At the same time, the Associated Press reported that the stadium's lead builder increased its political donations in the most recent election almost 500-fold, suggesting the possibility of a quid pro quo arrangement in the contract award.

What was the response from the head of the Brazilian government's World Cup committee in Brasília? He questioned the timing of the audit and said, "They're trying to spoil the party."

While the accuracy of these initial audits and reports are still unconfirmed, there are many reasons to worry because Brazil has several of the conditions that increase the risk of corruption. They include too-cozy relationships between the construction industry and the government, with four of the six top campaign donors in the 2010 election coming from the industry.

Brazil's regulatory requirements can be onerous, requiring frequent permitting. In the World Bank's "Doing Business 2014" report, Brazil ranked at No. 130 out of 189 economies in "ease of dealing with construction permits," with 15 procedures requiring 400 days to accomplish. Compared to other Latin American countries such as Colombia (ranking at No. 24, with eight procedures taking 54 days) or Mexico (ranking at No. 40, with 11 procedures taking 82 days), Brazil's construction rules are strikingly burdensome. Because of this, it is common for firms to hire "despachantes," or local fixers, to help navigate processes, creating the risk of improper third-party payments.

Room for Bribery

The more complicated the regulations, the more numerous the government officials involved and the more discretion exercised by each one. This arrangement means more room for bribery; as we know, the contract values for stadiums dwarf the amount of possible bribes.

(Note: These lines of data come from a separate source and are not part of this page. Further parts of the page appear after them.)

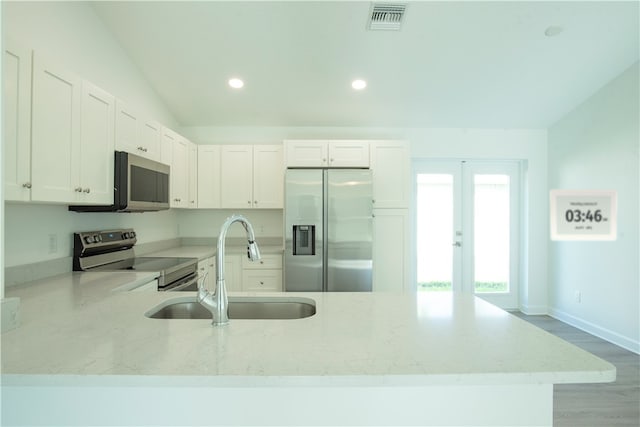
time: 3:46
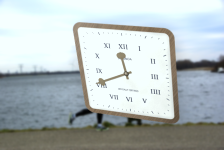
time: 11:41
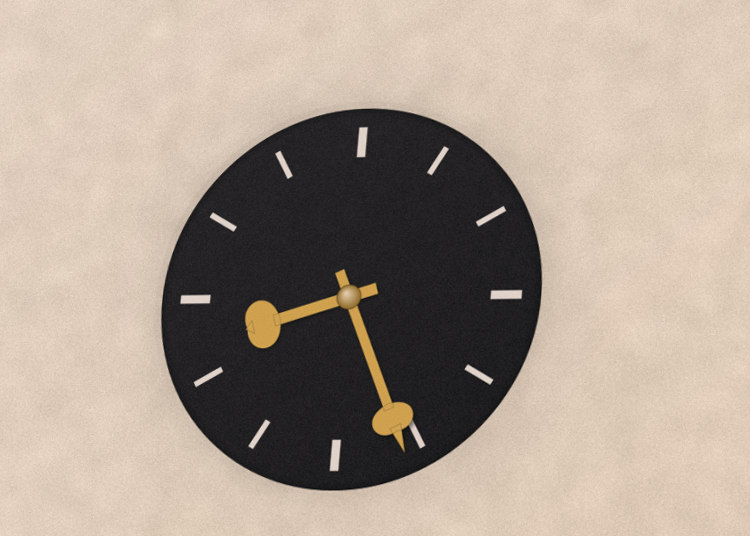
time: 8:26
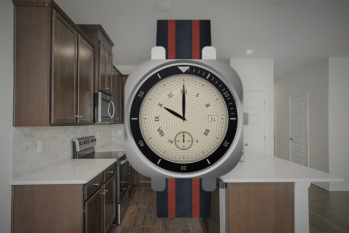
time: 10:00
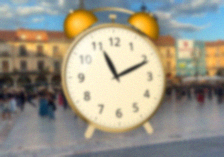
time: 11:11
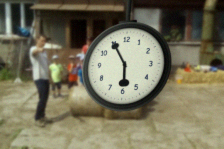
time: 5:55
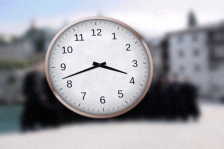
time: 3:42
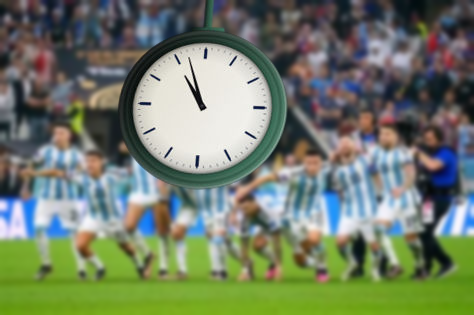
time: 10:57
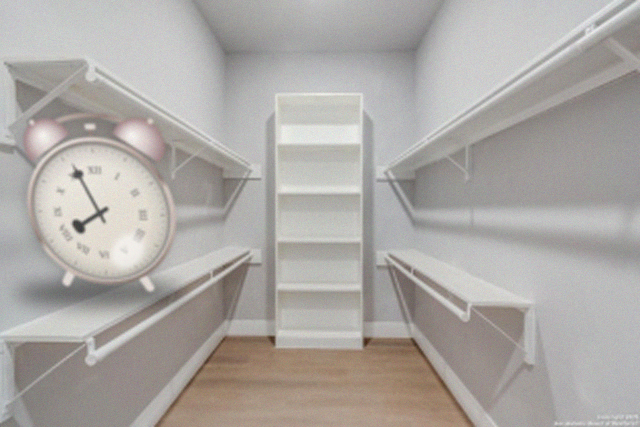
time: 7:56
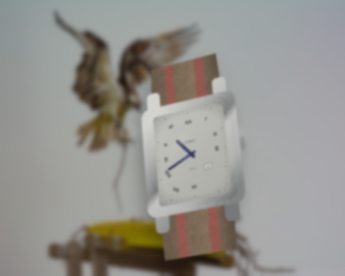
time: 10:41
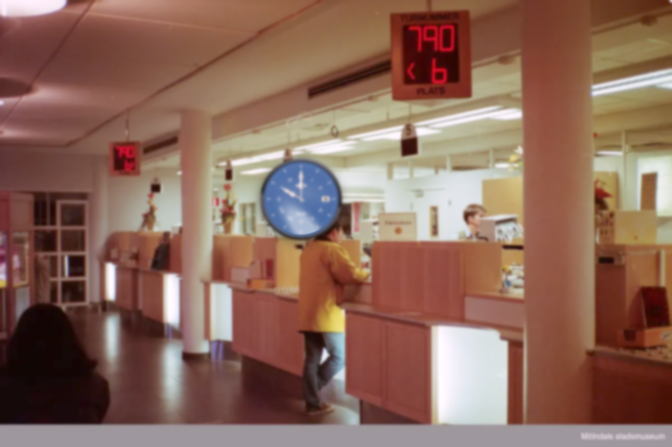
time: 10:00
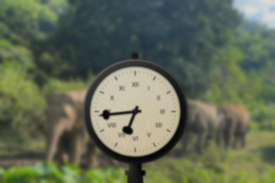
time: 6:44
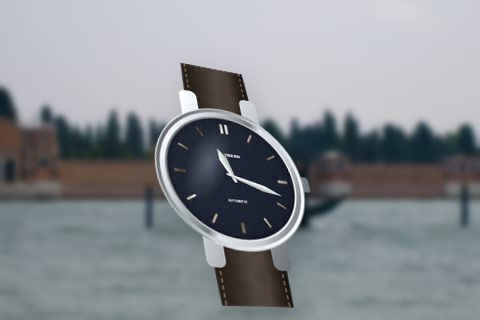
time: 11:18
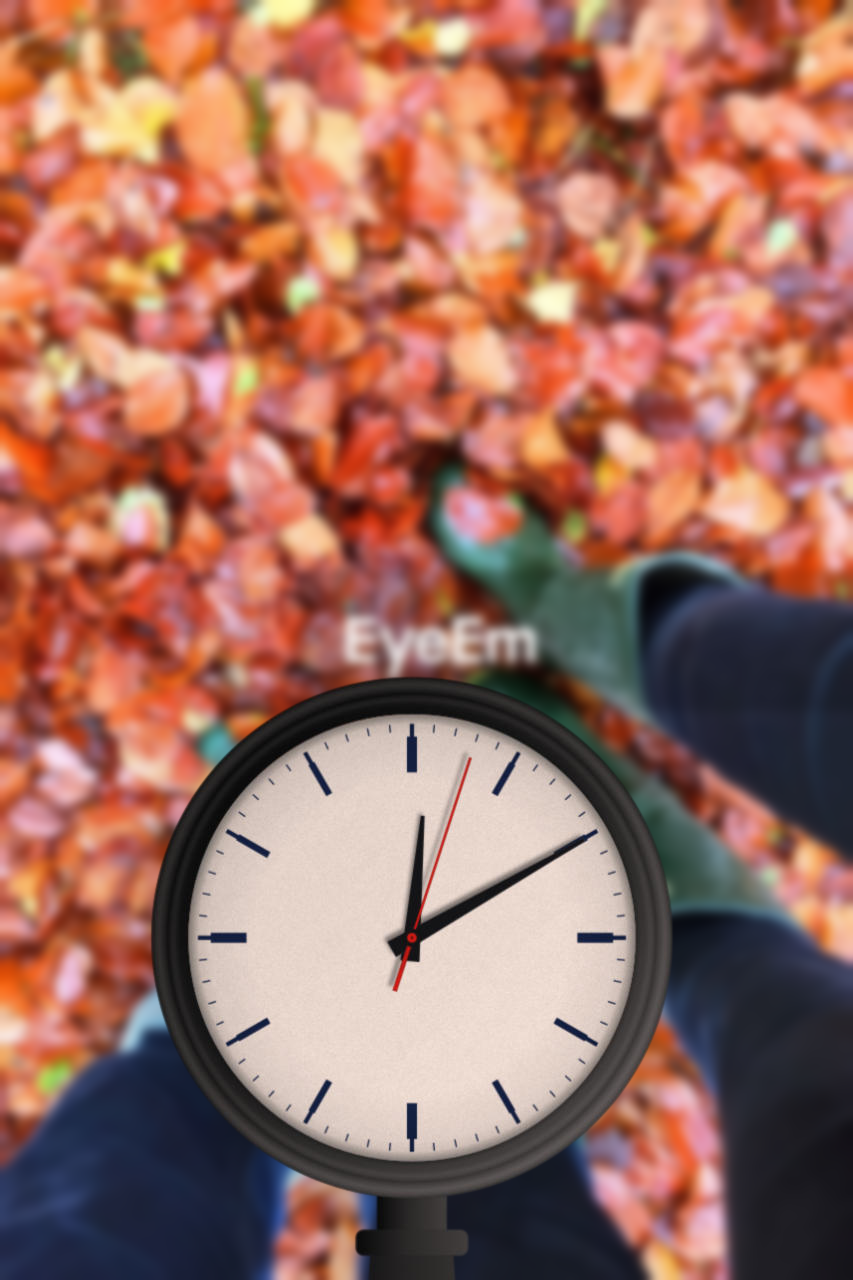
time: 12:10:03
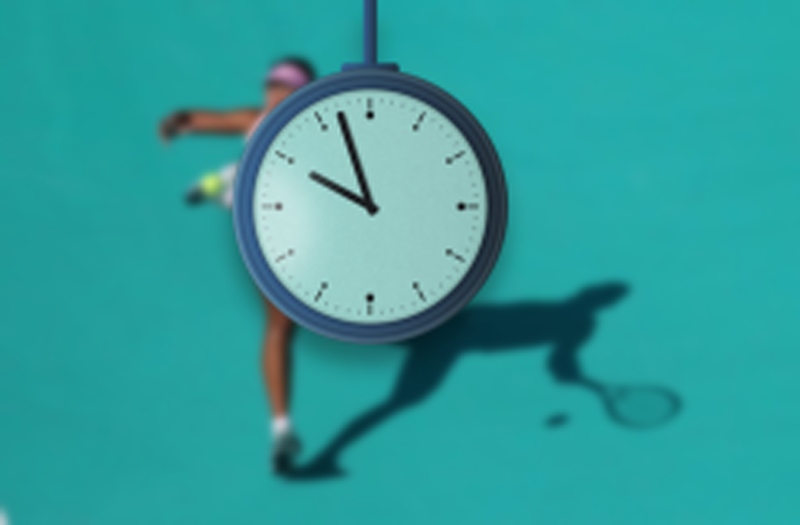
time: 9:57
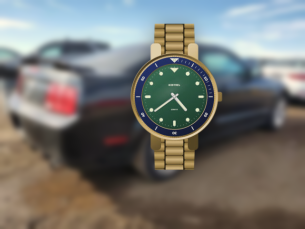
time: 4:39
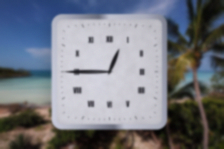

With the government funding expensive projects, Brazil is prone to sophisticated collusive schemes involving multiple actors to manipulate contract awards. For example, Brazil's Administrative Council for Economic Defense, its anti-trust regulator, currently is investigating several firms, including Germany's Siemens, France's Alstom, Japan's Mitsui and Canada's Bombardier, for alleged price-fixing in the construction of train and metro networks in the country.

Opportunities abound to inflate costs because the work is varied and benchmarks are few. As well, certain areas of work tend to create unique cost-inflation opportunities. For example, in "earthworks," costs related to moving and flattening banks of soil range widely based on numerous technical factors, which can be challenging to confirm. Inflating costs also creates the funds used for bribery.